In Italia, la tecnologia più innovativa è quella messa a punto da Teon, soprannominata Tina, acronimo di There is no alternative. «Tina è la prima pompa di calore geotermica ad alta temperatura: arrivando fino a 85°, rende possibile e conveniente rimpiazzare le caldaie a combustibili fossili, anche in presenza di vecchi impianti di riscaldamento, che non hanno bisogno di essere ristrutturati», spiega Silvano Stefanini, responsabile commerciale di Teon. Si tratta di una pompa di calore a doppio stadio che, diversamente dalle sue concorrenti - concepite in primis per produrre fluido refrigerato - è stata ottimizzata per la produzione del fluido caldo e perciò può competere con le caldaie del riscaldamento invernale. Non si tratta della prima macchina a doppio stadio nel suo genere, ma Tina riesce a raggiungere un’efficienza energetica molto elevata nella produzione di acqua ad alta temperatura, tale da renderla competitiva anche rispetto alle soluzioni più diffuse, come ad esempio le caldaie a condensazione alimentate a gas.
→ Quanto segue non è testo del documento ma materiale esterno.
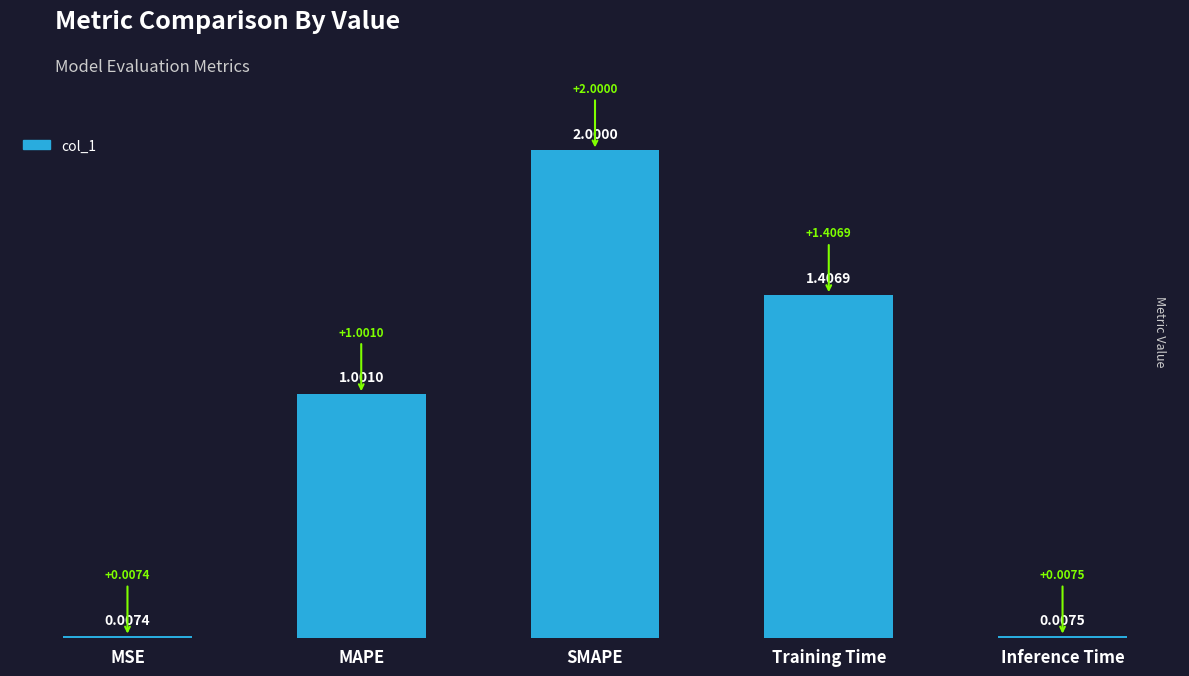

What is the label of the 3rd bar from the left?

SMAPE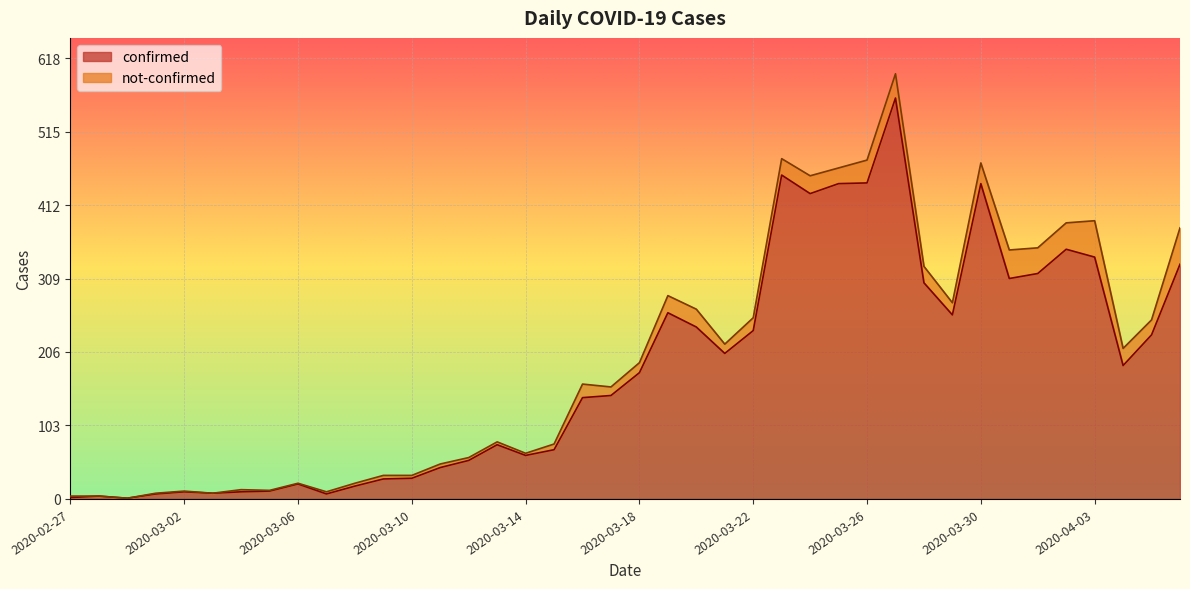

List the labels in order of value, smallest first.

2020-02-29, 2020-02-27, 2020-02-28, 2020-03-01, 2020-03-07, 2020-03-03, 2020-03-02, 2020-03-04, 2020-03-05, 2020-03-08, 2020-03-06, 2020-03-09, 2020-03-10, 2020-03-11, 2020-03-12, 2020-03-14, 2020-03-15, 2020-03-13, 2020-03-16, 2020-03-17, 2020-03-18, 2020-04-04, 2020-03-21, 2020-04-05, 2020-03-22, 2020-03-20, 2020-03-29, 2020-03-19, 2020-03-28, 2020-03-31, 2020-04-01, 2020-04-06, 2020-04-03, 2020-04-02, 2020-03-24, 2020-03-25, 2020-03-30, 2020-03-26, 2020-03-23, 2020-03-27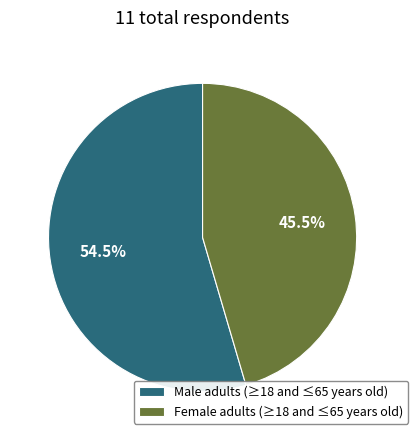

Rank the categories by value from highest to lowest.

Male adults (≥18 and ≤65 years old), Female adults (≥18 and ≤65 years old)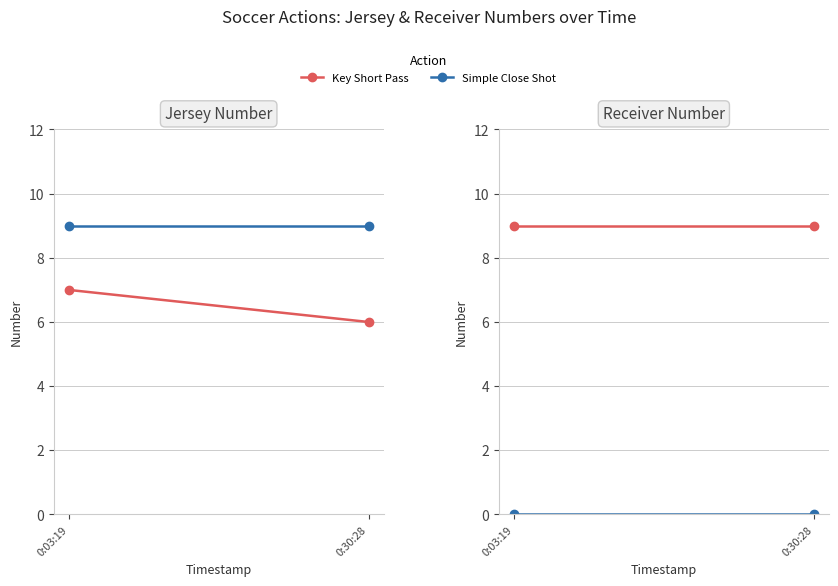

Between 0:03:19 and 0:30:28, which is larger?

0:03:19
Ovviamente la pompa di calore, che l’anno scorso ha vinto il premio di Legambiente “Innovazione amica dell’ambiente”, ha bisogno di energia elettrica per funzionare, ma meno del 30% dell’energia necessaria viene dalla presa di corrente, il resto è calore rinnovabile preso dal sottosuolo. In altri termini, mentre una normale caldaia deve bruciare 110 unità di combustibile fossile per offrire cento unità di calore alla casa da riscaldare, Tina consuma solo trenta unità di energia elettrica. Di conseguenza la bolletta si alleggerisce: del 35% rispetto alle caldaie a metano e del 65% rispetto a quelle a gasolio. Unica limitazione, Tina è una pompa di calore idrotermica, quindi per funzionare deve scambiare calore con l’acqua di falda, ma anche di un fiume, di un lago o del mare, tramite una sonda geotermica che ha bisogno di un tubo di andata e ritorno dal diametro di pochi centimetri, di norma calato non più di 15 metri nel sottosuolo.

L’inventore di Tina, Gianfranco Pellegrini, ha sviluppato questa tecnologia nell’Area Science Park di Trieste e ha installato il primo impianto pilota nel 2010 in una scuola pubblica con diverse palestre, dove la pompa geotermica produce acqua calda sanitaria per tutto il comprensorio. I risultati migliori del previsto l’hanno spinto a proseguire e oggi, dopo l’incontro con la Veos di Massimo Orlandi e Riccardo Bani, che ha investito nella sua tecnologia, produce una serie di macchine per tutte le esigenze, da MicroTina a MiniTina per il residenziale a Tina e ReTina per impianti centralizzati, commerciali e industriali. In base ai suoi calcoli, sostituire con Tina mille caldaie a gasolio milanesi consentirebbe un risparmio economico pari a 26 milioni di euro annui sulla bolletta energetica (-60% rispetto allo status quo). Ed equivarrebbe a togliere dalla circolazione 134mila auto.